A heartwarming hug, exploited sex workers and all of the chaos and calamity caused by an increasing terrorist attacks and conflict. The annual World Press Photo travelling exhibition once again portrays milestones from the past year through the best works of photojournalism. The exhibition is on view until October 23rd at the Hungarian National Museum. If you just visit one show in Budapest this autumn, it should be this one.
With conflict constantly lurking, inviting humanity to reveal itself, our strange world is worth reflecting upon. Visiting this exhibition, you realise there is as much contrast on this planet as there are pictures. A walk around World Press Photo brings to mind the biggest news of the past year and helps remind you how different certain faiths can be. While one series of photos presents sisters growing up completely carefree in a small isolated bio-energy village in the heart of Europe, another shows how girls living nearly 5,000 kilometres away in eastern Cameroon need to suppress or reverse their breast development as this practice is believed to delay maturity and help prevent rape.

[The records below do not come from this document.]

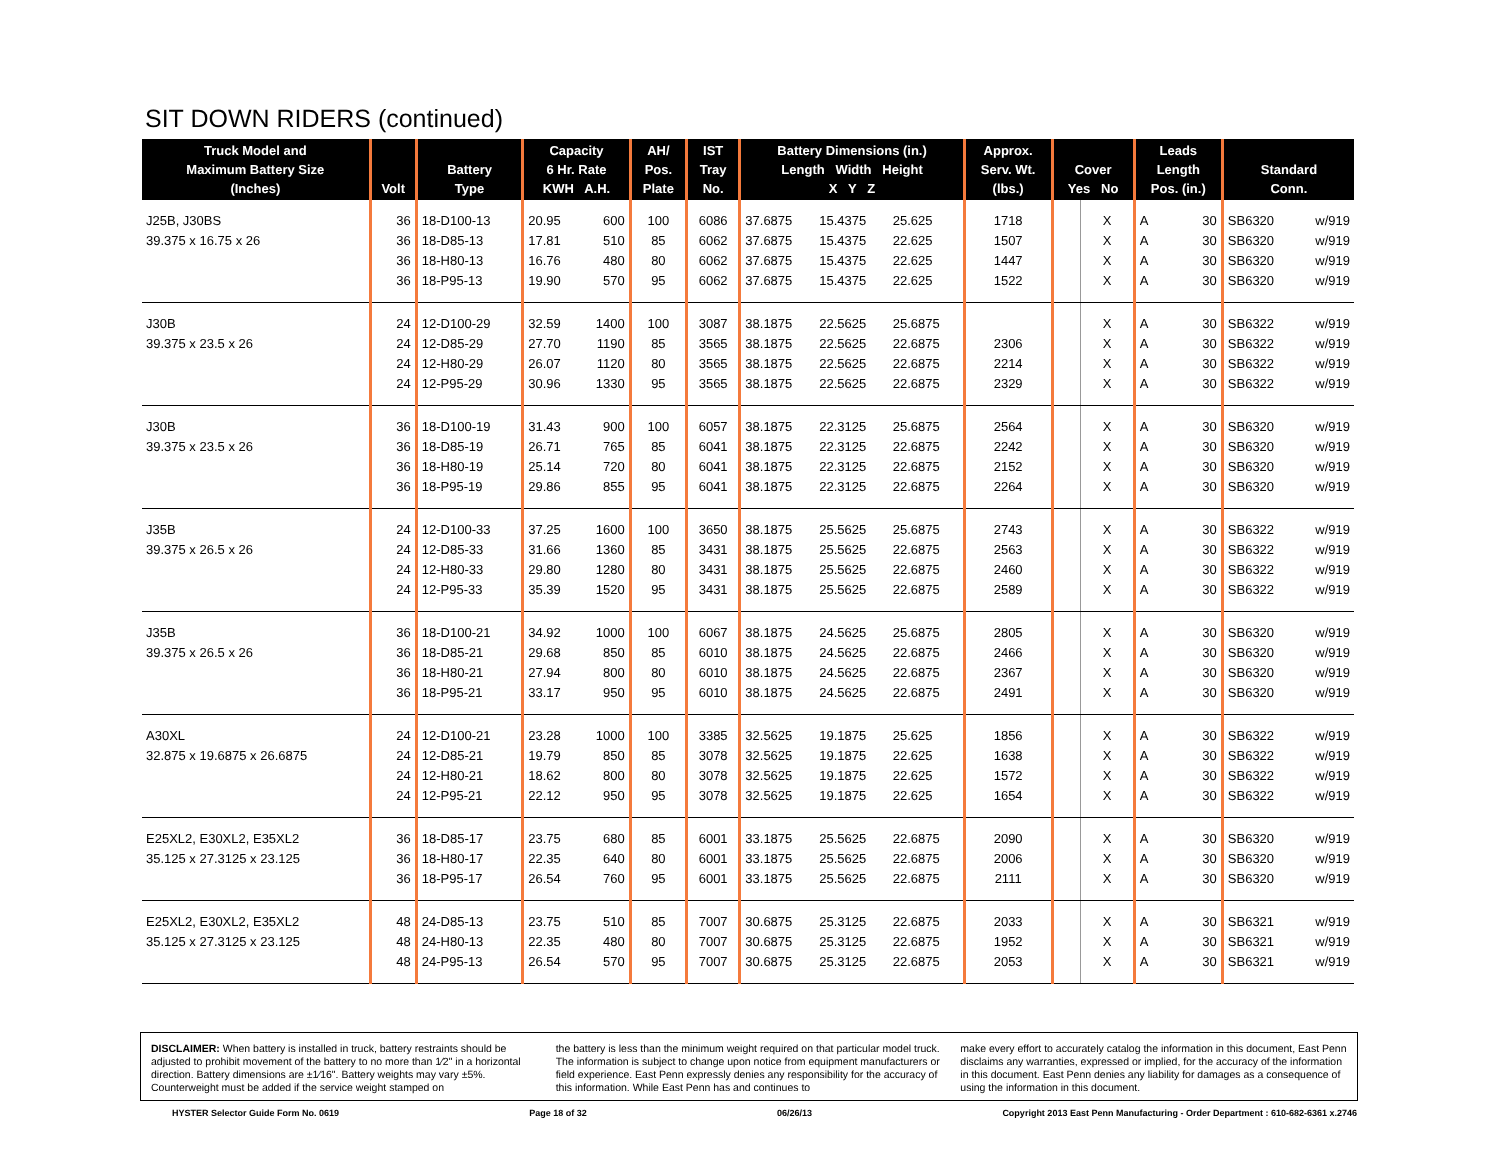SIT DOWN RIDERS (continued)
| Truck Model and Maximum Battery Size (Inches) | Volt | Battery Type | Capacity 6 Hr. Rate KWH A.H. | | AH/ Pos. Plate | IST Tray No. | Battery Dimensions (in.) Length Width Height X Y Z | | | Approx. Serv. Wt. (lbs.) | Cover Yes No | | Leads Length Pos. (in.) | | Standard Conn. | |
| --- | --- | --- | --- | --- | --- | --- | --- | --- | --- | --- | --- | --- | --- | --- | --- | --- |
| J25B, J30BS | 36 | 18-D100-13 | 20.95 | 600 | 100 | 6086 | 37.6875 | 15.4375 | 25.625 | 1718 | | X | A | 30 | SB6320 | w/919 |
| 39.375 x 16.75 x 26 | 36 | 18-D85-13 | 17.81 | 510 | 85 | 6062 | 37.6875 | 15.4375 | 22.625 | 1507 | | X | A | 30 | SB6320 | w/919 |
| | 36 | 18-H80-13 | 16.76 | 480 | 80 | 6062 | 37.6875 | 15.4375 | 22.625 | 1447 | | X | A | 30 | SB6320 | w/919 |
| | 36 | 18-P95-13 | 19.90 | 570 | 95 | 6062 | 37.6875 | 15.4375 | 22.625 | 1522 | | X | A | 30 | SB6320 | w/919 |
| J30B | 24 | 12-D100-29 | 32.59 | 1400 | 100 | 3087 | 38.1875 | 22.5625 | 25.6875 | | | X | A | 30 | SB6322 | w/919 |
| 39.375 x 23.5 x 26 | 24 | 12-D85-29 | 27.70 | 1190 | 85 | 3565 | 38.1875 | 22.5625 | 22.6875 | 2306 | | X | A | 30 | SB6322 | w/919 |
| | 24 | 12-H80-29 | 26.07 | 1120 | 80 | 3565 | 38.1875 | 22.5625 | 22.6875 | 2214 | | X | A | 30 | SB6322 | w/919 |
| | 24 | 12-P95-29 | 30.96 | 1330 | 95 | 3565 | 38.1875 | 22.5625 | 22.6875 | 2329 | | X | A | 30 | SB6322 | w/919 |
| J30B | 36 | 18-D100-19 | 31.43 | 900 | 100 | 6057 | 38.1875 | 22.3125 | 25.6875 | 2564 | | X | A | 30 | SB6320 | w/919 |
| 39.375 x 23.5 x 26 | 36 | 18-D85-19 | 26.71 | 765 | 85 | 6041 | 38.1875 | 22.3125 | 22.6875 | 2242 | | X | A | 30 | SB6320 | w/919 |
| | 36 | 18-H80-19 | 25.14 | 720 | 80 | 6041 | 38.1875 | 22.3125 | 22.6875 | 2152 | | X | A | 30 | SB6320 | w/919 |
| | 36 | 18-P95-19 | 29.86 | 855 | 95 | 6041 | 38.1875 | 22.3125 | 22.6875 | 2264 | | X | A | 30 | SB6320 | w/919 |
| J35B | 24 | 12-D100-33 | 37.25 | 1600 | 100 | 3650 | 38.1875 | 25.5625 | 25.6875 | 2743 | | X | A | 30 | SB6322 | w/919 |
| 39.375 x 26.5 x 26 | 24 | 12-D85-33 | 31.66 | 1360 | 85 | 3431 | 38.1875 | 25.5625 | 22.6875 | 2563 | | X | A | 30 | SB6322 | w/919 |
| | 24 | 12-H80-33 | 29.80 | 1280 | 80 | 3431 | 38.1875 | 25.5625 | 22.6875 | 2460 | | X | A | 30 | SB6322 | w/919 |
| | 24 | 12-P95-33 | 35.39 | 1520 | 95 | 3431 | 38.1875 | 25.5625 | 22.6875 | 2589 | | X | A | 30 | SB6322 | w/919 |
| J35B | 36 | 18-D100-21 | 34.92 | 1000 | 100 | 6067 | 38.1875 | 24.5625 | 25.6875 | 2805 | | X | A | 30 | SB6320 | w/919 |
| 39.375 x 26.5 x 26 | 36 | 18-D85-21 | 29.68 | 850 | 85 | 6010 | 38.1875 | 24.5625 | 22.6875 | 2466 | | X | A | 30 | SB6320 | w/919 |
| | 36 | 18-H80-21 | 27.94 | 800 | 80 | 6010 | 38.1875 | 24.5625 | 22.6875 | 2367 | | X | A | 30 | SB6320 | w/919 |
| | 36 | 18-P95-21 | 33.17 | 950 | 95 | 6010 | 38.1875 | 24.5625 | 22.6875 | 2491 | | X | A | 30 | SB6320 | w/919 |
| A30XL | 24 | 12-D100-21 | 23.28 | 1000 | 100 | 3385 | 32.5625 | 19.1875 | 25.625 | 1856 | | X | A | 30 | SB6322 | w/919 |
| 32.875 x 19.6875 x 26.6875 | 24 | 12-D85-21 | 19.79 | 850 | 85 | 3078 | 32.5625 | 19.1875 | 22.625 | 1638 | | X | A | 30 | SB6322 | w/919 |
| | 24 | 12-H80-21 | 18.62 | 800 | 80 | 3078 | 32.5625 | 19.1875 | 22.625 | 1572 | | X | A | 30 | SB6322 | w/919 |
| | 24 | 12-P95-21 | 22.12 | 950 | 95 | 3078 | 32.5625 | 19.1875 | 22.625 | 1654 | | X | A | 30 | SB6322 | w/919 |
| E25XL2, E30XL2, E35XL2 | 36 | 18-D85-17 | 23.75 | 680 | 85 | 6001 | 33.1875 | 25.5625 | 22.6875 | 2090 | | X | A | 30 | SB6320 | w/919 |
| 35.125 x 27.3125 x 23.125 | 36 | 18-H80-17 | 22.35 | 640 | 80 | 6001 | 33.1875 | 25.5625 | 22.6875 | 2006 | | X | A | 30 | SB6320 | w/919 |
| | 36 | 18-P95-17 | 26.54 | 760 | 95 | 6001 | 33.1875 | 25.5625 | 22.6875 | 2111 | | X | A | 30 | SB6320 | w/919 |
| E25XL2, E30XL2, E35XL2 | 48 | 24-D85-13 | 23.75 | 510 | 85 | 7007 | 30.6875 | 25.3125 | 22.6875 | 2033 | | X | A | 30 | SB6321 | w/919 |
| 35.125 x 27.3125 x 23.125 | 48 | 24-H80-13 | 22.35 | 480 | 80 | 7007 | 30.6875 | 25.3125 | 22.6875 | 1952 | | X | A | 30 | SB6321 | w/919 |
| | 48 | 24-P95-13 | 26.54 | 570 | 95 | 7007 | 30.6875 | 25.3125 | 22.6875 | 2053 | | X | A | 30 | SB6321 | w/919 |
DISCLAIMER: When battery is installed in truck, battery restraints should be adjusted to prohibit movement of the battery to no more than 1⁄2" in a horizontal direction. Battery dimensions are ±1⁄16". Battery weights may vary ±5%. Counterweight must be added if the service weight stamped on
the battery is less than the minimum weight required on that particular model truck. The information is subject to change upon notice from equipment manufacturers or field experience. East Penn expressly denies any responsibility for the accuracy of this information. While East Penn has and continues to
make every effort to accurately catalog the information in this document, East Penn disclaims any warranties, expressed or implied, for the accuracy of the information in this document. East Penn denies any liability for damages as a consequence of using the information in this document.
HYSTER Selector Guide Form No. 0619 Page 18 of 32 06/26/13 Copyright 2013 East Penn Manufacturing - Order Department : 610-682-6361 x.2746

The winning photo of the competition, and the first one you see upon entering, was taken by Venezuelan photographer Ronaldo Schemidt of José Víctor Salazar Balza, engulfed in fire amid violent clashes with riot police during a protest against President Nicolás Maduro.
This year, several photo series present the many terrorist attacks that took place during the past months. Those by US photographer David Becker show the aftermath of the Route 91 Harvest Country Music Festival, when gruesome gunman Stephen Paddock opened fire on a crowd of 22,000 concertgoers. On March 22, Khalid Masood drove a rented SUV along the pavement of Westminster Bridge, near the Houses of Parliament in central London. UK photographer Toby Melville was at the right place at the right time to capture passers-by comforting and helping those injured in the attack.
On a more positive note, a stand-out series by Anna Boyiazis from the USA shows girls learning to swim off the coasts of Zanzibar wearing full-length swimsuits. Girls there are discouraged from learning this skill, largely because of the strictures of a conservative Islamic culture and the absence of modest swimwear.
A novelty for 2018 is that the exhibition also presents the winners of the Digital Storytelling category – their short films are on view in the room that divides the exhibition in half – and, as a new category, Environment has been introduced, with nature photos featuring in the second room.
Altogether 73,044 photos were entered for the competition by 4,548 photographers from 125 countries. An international jury then selected the best 134 photos for the travelling display. The photos are on view until October 23rd at the National Museum, with longer opening hours on Fridays and Saturdays. The accompanying exhibition collates the most beautiful nature photos from the past 25 years.